Abstract
In this thesis, we introduce rational (infinity, 1)-categories, which are (infinity, 1)-categories enriched in spaces whose higher homotopy groups are rational vector spaces; such spaces are called rational. We provide two models for rational (infinity, 1)-categories, rational complete Segal spaces and rational Segal categories, and we show that they are equivalent. Our methods work for (infinity, 1)-categories enriched in general localizations of spaces, and we develop our arguments at that level of generality while occasionally touching base with our rational homotopy-theoretic case of special interest.

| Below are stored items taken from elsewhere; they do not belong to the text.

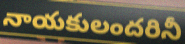
నాయకులందరినీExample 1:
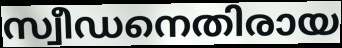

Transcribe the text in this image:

സ്വീഡനെതിരായ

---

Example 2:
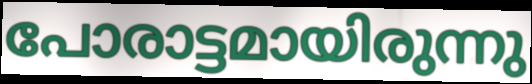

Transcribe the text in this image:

പോരാട്ടമായിരുന്നു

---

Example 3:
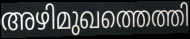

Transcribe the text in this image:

അഴിമുഖത്തെത്തി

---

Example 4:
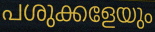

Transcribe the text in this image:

പശുക്കളേയും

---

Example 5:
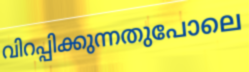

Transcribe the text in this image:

വിറപ്പിക്കുന്നതുപോലെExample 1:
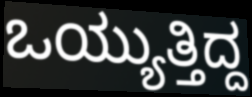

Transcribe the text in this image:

ಒಯ್ಯುತ್ತಿದ್ದ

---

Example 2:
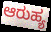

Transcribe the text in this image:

ಆರುಹ್ಯ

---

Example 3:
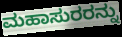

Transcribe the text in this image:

ಮಹಾಸುರರನ್ನು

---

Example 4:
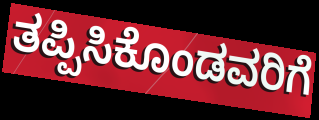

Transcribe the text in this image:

ತಪ್ಪಿಸಿಕೊಂಡವರಿಗೆ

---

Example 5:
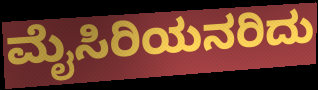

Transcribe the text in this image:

ಮೈಸಿರಿಯನರಿದು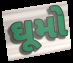
ઘૂમો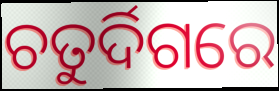
ଚତୁର୍ଦିଗରେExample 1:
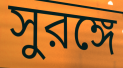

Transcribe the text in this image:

সুরঙ্গে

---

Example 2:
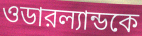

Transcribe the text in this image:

ওডারল্যান্ডকে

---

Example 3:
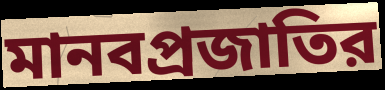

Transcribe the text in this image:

মানবপ্রজাতির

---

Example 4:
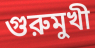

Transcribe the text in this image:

গুরুমুখী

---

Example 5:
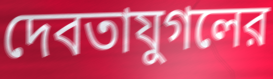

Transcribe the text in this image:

দেবতাযুগলের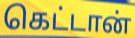
கெட்டான்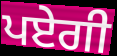
ਪਏਗੀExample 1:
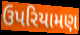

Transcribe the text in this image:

ઉપરિયામણ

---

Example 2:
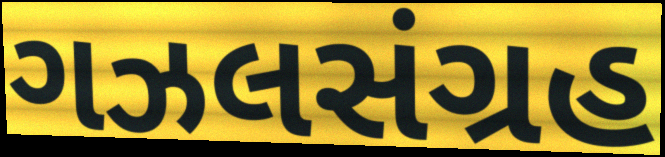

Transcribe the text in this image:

ગઝલસંગ્રહ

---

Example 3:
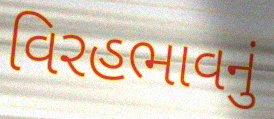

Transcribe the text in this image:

વિરહભાવનું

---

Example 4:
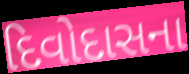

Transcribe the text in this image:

દિવોદાસના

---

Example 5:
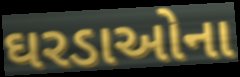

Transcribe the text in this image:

ઘરડાઓના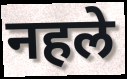
नहलेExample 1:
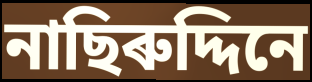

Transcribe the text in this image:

নাছিৰুদ্দিনে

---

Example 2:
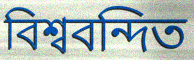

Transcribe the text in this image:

বিশ্ববন্দিত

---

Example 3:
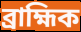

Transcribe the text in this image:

ব্ৰাহ্মিক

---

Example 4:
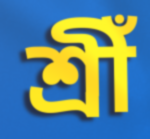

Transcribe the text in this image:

শ্ৰীঁ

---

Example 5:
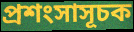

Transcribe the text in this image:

প্ৰশংসাসূচক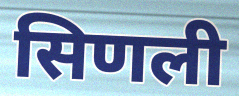
सिणली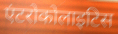
एंटरोकोलाइटिसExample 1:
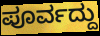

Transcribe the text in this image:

ಪೂರ್ವದ್ದು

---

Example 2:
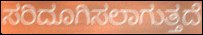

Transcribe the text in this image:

ಸರಿದೂಗಿಸಲಾಗುತ್ತದೆ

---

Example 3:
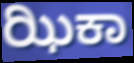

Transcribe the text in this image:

ಝಿಕಾ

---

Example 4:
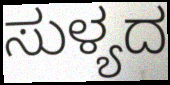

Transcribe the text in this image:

ಸುಳ್ಯದ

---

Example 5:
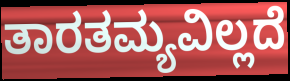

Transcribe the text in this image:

ತಾರತಮ್ಯವಿಲ್ಲದೆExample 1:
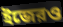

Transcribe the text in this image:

ইজেরও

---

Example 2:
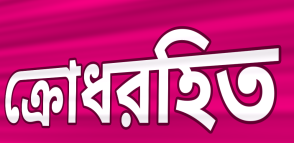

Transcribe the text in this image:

To develop our models for rational (infinity, 1)-categories, we first produce a model category whose fibrant objects are the rational spaces. To that end, we give a modern perspective on Quillen's paper on rational homotopy theory, where Quillen provides a model category whose fibrant objects are the simply connected rational spaces. Specifically, we recover Quillen's model category as a left Bousfield localization, and we then apply the same localization to all spaces to get our desired generalization of Quillen's model category to non-simply connected spaces. Besides its usefulness for the purpose of modeling rational (infinity, 1)-categories, our model category for rational spaces may be of independent interest in rational homotopy theory, for it encodes the rational homotopy theory of non-simply connected spaces developed by Gómez-Tato, Halperin, and Tanré.